Implementing a CNN model for classification of negative vs positive class

Hello!

I was adventuring myself in creating a classifier with two classes, a positive and a negative one (e.g. cat vs not cat). Here is what I did:

  1. I created a databunch with two classes.
  2. I created a model using cnn_learner(...) specifying the resnet34 arch, which created a model with a head that ended in a 512 x 2 linear layer (because there are 2 classes in the databunch)
  3. I replaced the 512 x 2 linear layer with a 512 x 1 linear layer and a Flatten layer
  4. I replaced the default loss func (CrossEntropy) with the BCEWithLogitsLoss loss func.
  5. Used the accuracy_thresh metric for accuracy

Does this new model sounds reasonable? Should I approach it differently?

Asking since I am a newbie and I wanted to know if the changes I made sound reasonable or if they for some reason, don’t make sense. The model behaved well, so I guess I am not that far from the ideal solution.

Best regards,
Musa

I think this approach is fine by itself. The model generally won’t get any better or worse because of the changes you made. The loss function is still meaningfully the same for all we know. Make sure you tune the threshold though.

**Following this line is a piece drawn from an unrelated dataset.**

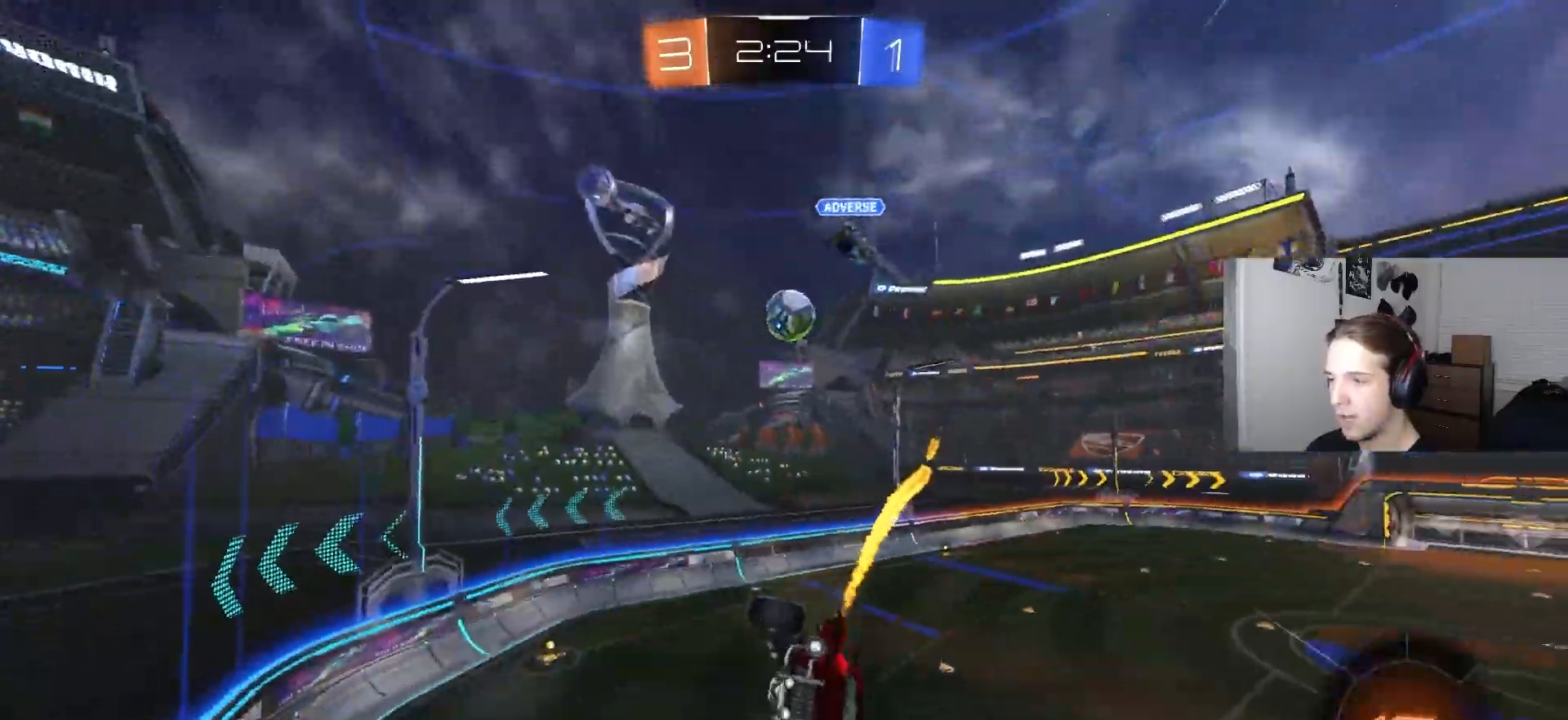
{"buttons": ["R2"], "left_stick": "left", "right_stick": "center", "events": [[50, "CIRCLE", "up"], [83, "left_stick", "center"], [183, "L1", "down"], [183, "left_stick", "left"], [267, "L1", "up"]]}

Thanks for your feedback! I thought it was going to be a bit better since I replaced the softmax layer with a binary/sigmoid layer. I think something like this is what it was mentioned in lesson 10 of 2019 course part 2.

Look at this this way:

  1. Your model outputs just 1 number representing the probability of the presence of a particular class. Let’s call that number ‘p’ (0<p<1)
  2. BCE Loss takes into account two numbers : ‘p’ and ‘1-p’. They both add up to 1. This is exactly what a softmax over 2 outputs would have done for you.

So in essence, you’re still doing kind of the same thing but you have slightly lesser number of parameters now.